Whether it is for a potluck of coach's meeting, Coach Janae often brings her famous vegan cheese dip, and it's always a hit. Here is her now not-so-secret recipe!
Cheese sauce stuff:
1 cup raw cashews
1 cup peeled chopped carrots
2 tbsps nutritional yeast
2 tbsp lemon juice
1 large clove garlic
1 1/4 tsp sea salt
1/4 chili powder (or more to your liking)
1/2 onion powder
1/4 - 1/2 cayenne pepper (levelnof heat up to you)
+ 2/3 cup of water (may need a splash more if meeded)
Preparing the cheese sauce...
Soak your cashews in boiling water for about 30 mins...longer if you can they should be nice and soft. Drain and rinse.

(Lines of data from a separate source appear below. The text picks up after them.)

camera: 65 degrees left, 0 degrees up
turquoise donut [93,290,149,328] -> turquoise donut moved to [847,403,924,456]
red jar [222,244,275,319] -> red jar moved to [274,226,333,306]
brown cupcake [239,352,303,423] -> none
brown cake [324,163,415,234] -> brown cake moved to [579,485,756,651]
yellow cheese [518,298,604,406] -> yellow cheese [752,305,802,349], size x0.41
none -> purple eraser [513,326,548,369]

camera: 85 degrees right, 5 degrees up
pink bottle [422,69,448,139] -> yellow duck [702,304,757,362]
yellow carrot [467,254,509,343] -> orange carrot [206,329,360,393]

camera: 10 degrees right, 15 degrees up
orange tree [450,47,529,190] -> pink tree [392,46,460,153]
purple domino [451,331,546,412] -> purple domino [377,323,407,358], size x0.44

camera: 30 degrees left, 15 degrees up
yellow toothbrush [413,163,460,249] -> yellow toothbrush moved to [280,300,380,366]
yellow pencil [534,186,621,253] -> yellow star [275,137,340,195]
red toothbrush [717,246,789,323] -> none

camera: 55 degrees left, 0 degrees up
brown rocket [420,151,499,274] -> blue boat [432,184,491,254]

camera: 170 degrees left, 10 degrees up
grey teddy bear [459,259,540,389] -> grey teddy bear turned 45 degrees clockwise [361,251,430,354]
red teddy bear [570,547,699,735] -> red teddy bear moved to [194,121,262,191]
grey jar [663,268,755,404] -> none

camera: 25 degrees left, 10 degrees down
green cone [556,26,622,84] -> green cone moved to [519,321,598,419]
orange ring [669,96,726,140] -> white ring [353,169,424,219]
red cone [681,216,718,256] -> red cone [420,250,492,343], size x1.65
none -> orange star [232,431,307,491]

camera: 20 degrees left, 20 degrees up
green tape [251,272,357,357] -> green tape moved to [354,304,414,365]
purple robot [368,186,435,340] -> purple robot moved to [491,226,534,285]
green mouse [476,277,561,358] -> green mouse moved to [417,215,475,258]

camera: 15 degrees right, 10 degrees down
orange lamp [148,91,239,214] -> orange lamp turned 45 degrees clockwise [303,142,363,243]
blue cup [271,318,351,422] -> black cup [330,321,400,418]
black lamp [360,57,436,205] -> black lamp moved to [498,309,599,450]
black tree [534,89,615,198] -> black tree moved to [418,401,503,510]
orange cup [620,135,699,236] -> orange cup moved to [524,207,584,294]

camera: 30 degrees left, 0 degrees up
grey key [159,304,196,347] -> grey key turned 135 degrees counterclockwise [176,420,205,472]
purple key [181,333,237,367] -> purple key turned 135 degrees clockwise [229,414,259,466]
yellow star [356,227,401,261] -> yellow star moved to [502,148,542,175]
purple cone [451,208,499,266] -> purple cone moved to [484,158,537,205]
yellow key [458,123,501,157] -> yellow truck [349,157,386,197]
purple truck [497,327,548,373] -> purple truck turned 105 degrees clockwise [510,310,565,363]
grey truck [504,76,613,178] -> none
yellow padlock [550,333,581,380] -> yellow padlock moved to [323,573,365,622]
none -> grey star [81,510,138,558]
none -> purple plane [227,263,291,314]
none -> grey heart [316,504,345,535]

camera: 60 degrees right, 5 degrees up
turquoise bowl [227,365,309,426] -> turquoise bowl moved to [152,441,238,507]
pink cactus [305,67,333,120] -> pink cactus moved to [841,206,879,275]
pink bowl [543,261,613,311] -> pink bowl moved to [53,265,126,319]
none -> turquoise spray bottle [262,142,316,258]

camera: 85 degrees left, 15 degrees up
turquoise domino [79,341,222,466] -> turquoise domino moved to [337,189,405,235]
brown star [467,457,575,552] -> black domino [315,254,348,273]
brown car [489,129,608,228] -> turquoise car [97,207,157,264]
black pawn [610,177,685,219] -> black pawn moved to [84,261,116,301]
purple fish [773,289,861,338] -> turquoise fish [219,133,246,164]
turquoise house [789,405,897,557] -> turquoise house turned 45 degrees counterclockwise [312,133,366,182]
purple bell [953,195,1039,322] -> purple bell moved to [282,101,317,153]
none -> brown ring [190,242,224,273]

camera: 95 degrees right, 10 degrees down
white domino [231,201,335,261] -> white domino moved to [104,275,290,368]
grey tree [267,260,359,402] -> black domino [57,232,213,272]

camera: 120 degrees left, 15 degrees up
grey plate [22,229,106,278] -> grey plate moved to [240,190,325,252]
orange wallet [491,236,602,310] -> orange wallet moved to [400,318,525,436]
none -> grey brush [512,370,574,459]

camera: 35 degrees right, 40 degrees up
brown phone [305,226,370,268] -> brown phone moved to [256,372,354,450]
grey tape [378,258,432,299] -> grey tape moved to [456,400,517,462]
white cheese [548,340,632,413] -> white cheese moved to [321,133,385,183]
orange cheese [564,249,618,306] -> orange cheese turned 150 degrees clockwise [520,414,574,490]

Add carrots to pot, bring to a boil and cook carrots until soft. (You can also steam them, you just want soft cooked carrots). Drain and rinse.
Add all sauce ingredients to a blender (high performance blender is best- but if using a regular blender, you may just need to blend for a longer period of time and have the cashews ultra soft) and blend on high until soft and velvety! Add a splash more water if needed.
- 1 can diced tomatoes (drained as much as possible - very important otherwise it will turn out like soup) I like to chop up 1 or 2 fresh tomatoes as well...but this can be optional.
- 1/2 - 1 whole red onion... up to you how much
- 1 cup corn kernels (frozen corn) or use 1 can drained corn. OR 3 ears of corn - kernels sliced off.
- 1 can black beans (I've also used lentils- use what you have in the cupboard, chickpeas, white beans, whatever)
- 3-4 large handfuls of spinach- roughly chopped. More if you want!!
Honestly, this is where you can get creative...look at what's in your cupboard and what you can mix together with the cheese sauce... the options are limitless.
Add all dip stuff to oven safe dish (I prefer a deep cast iron pot), add in cheese sauce and stir until well mixed.
Bake in preheated 425F oven for 25-30 mins. Stir well and bake longer if needed (usually another 10-20 mins depending on oven and thickness).